B'z singles chronology
| "Samayoeru Aoi Dangan" (1998) | "Home" (1998) | "Giri Giri Chop" (1999) |

= Home (B'z song) =

"Home" is the twenty-fifth single by B'z, released on July 8, 1998. This song is one of B'z many number-one singles on the Oricon weekly chart. Japanese rock band L'Arc-en-Ciel released three singles in the same day. Although L'Arc-en-Ciel's three singles—"Honey", "Shinshoku (Lose Control)" and "Kasō"—passed the first week sales of 500,000 copies each and were ranked at number two, three and four respectively, the single "Home" managed to debut at the number-one position. The single sold over 961,000 copies according to Oricon.
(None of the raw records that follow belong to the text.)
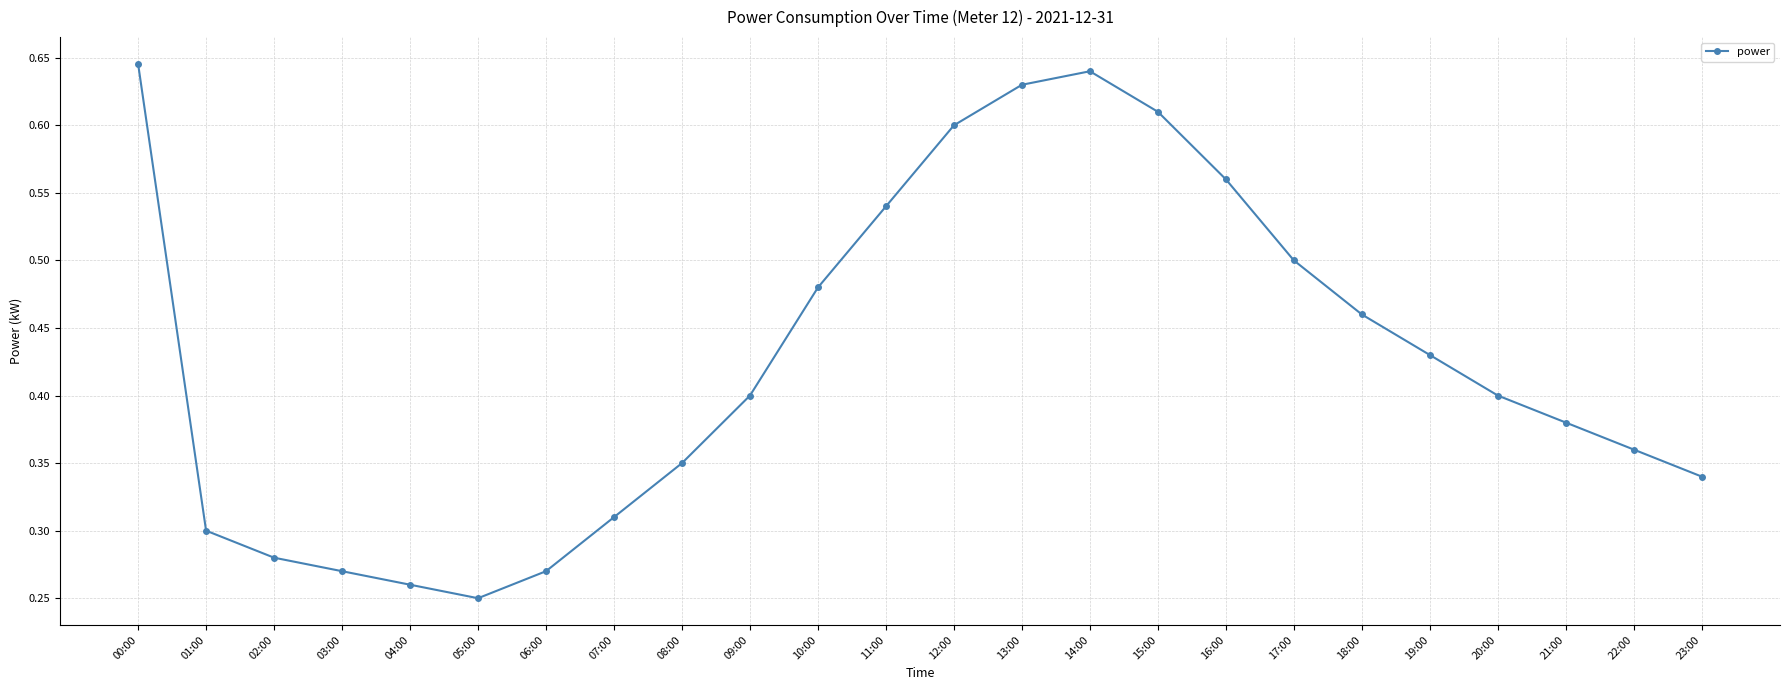

How many interior local peaks (higher than both neighbors) does the data have?

1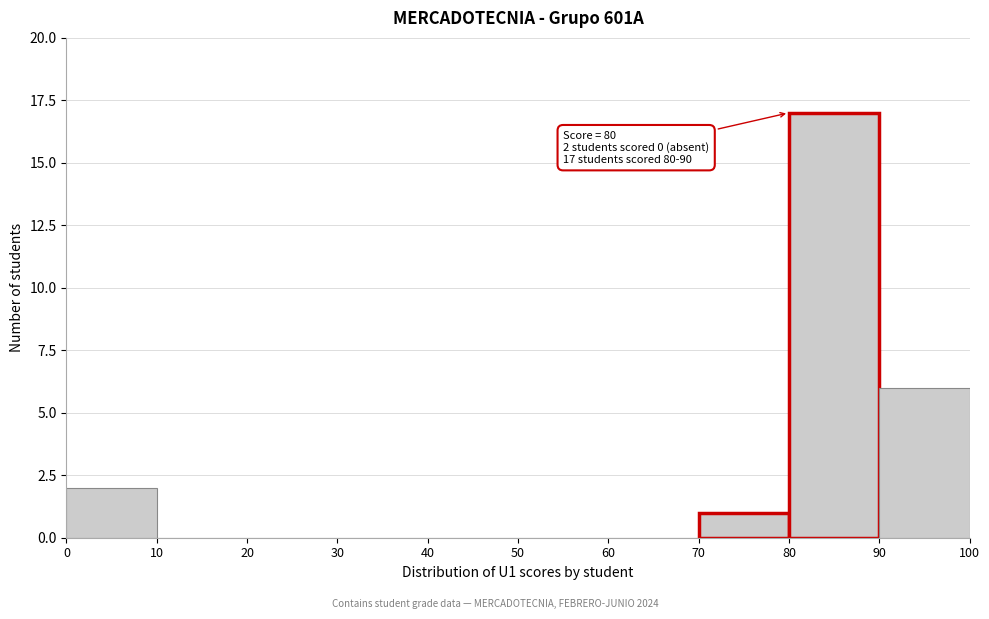

Over which range of the x-axis is the bar tallest?

80 to 90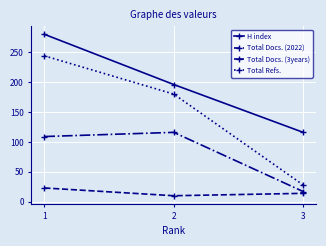

What is the value of the Total Docs. (2022) point at the 3rd from the left?

14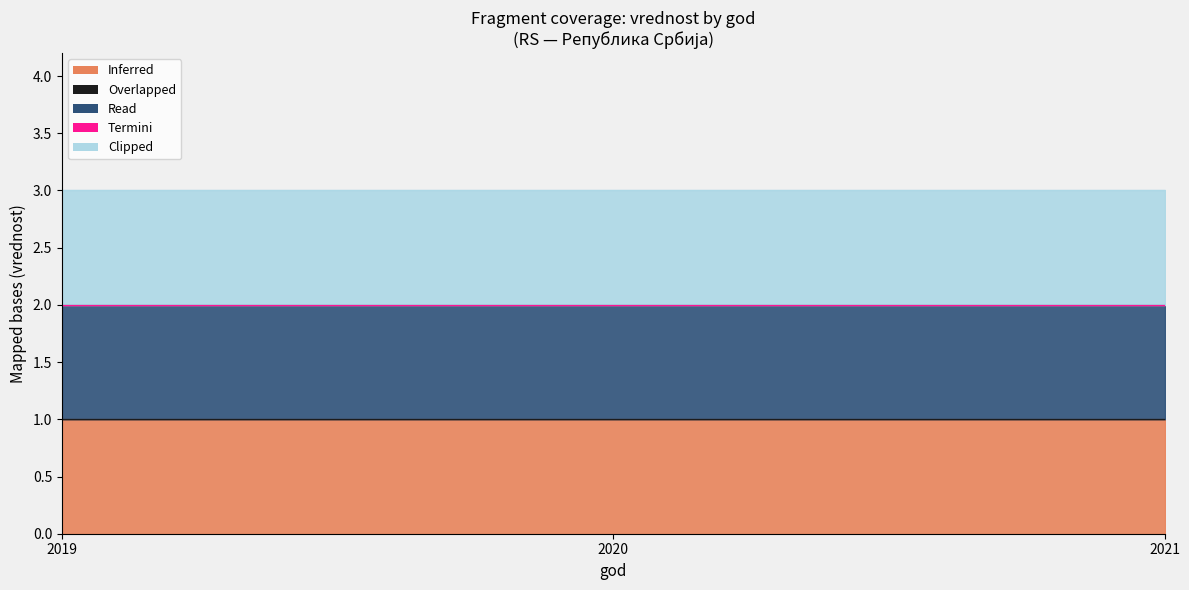

What is the average value of the Inferred series?

1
While they won "the artist of the year award", the song was elected as one of "songs of the year" at the 13th Japan Gold Disc Award.

== Track listing ==
1. "Home"
2. "The Wild Wind"

== Certifications ==

| Region | Certification | Certified units/sales |
| Japan (RIAJ) | Million | 1,000,000^{^} |
^{^} Shipments figures based on certification alone.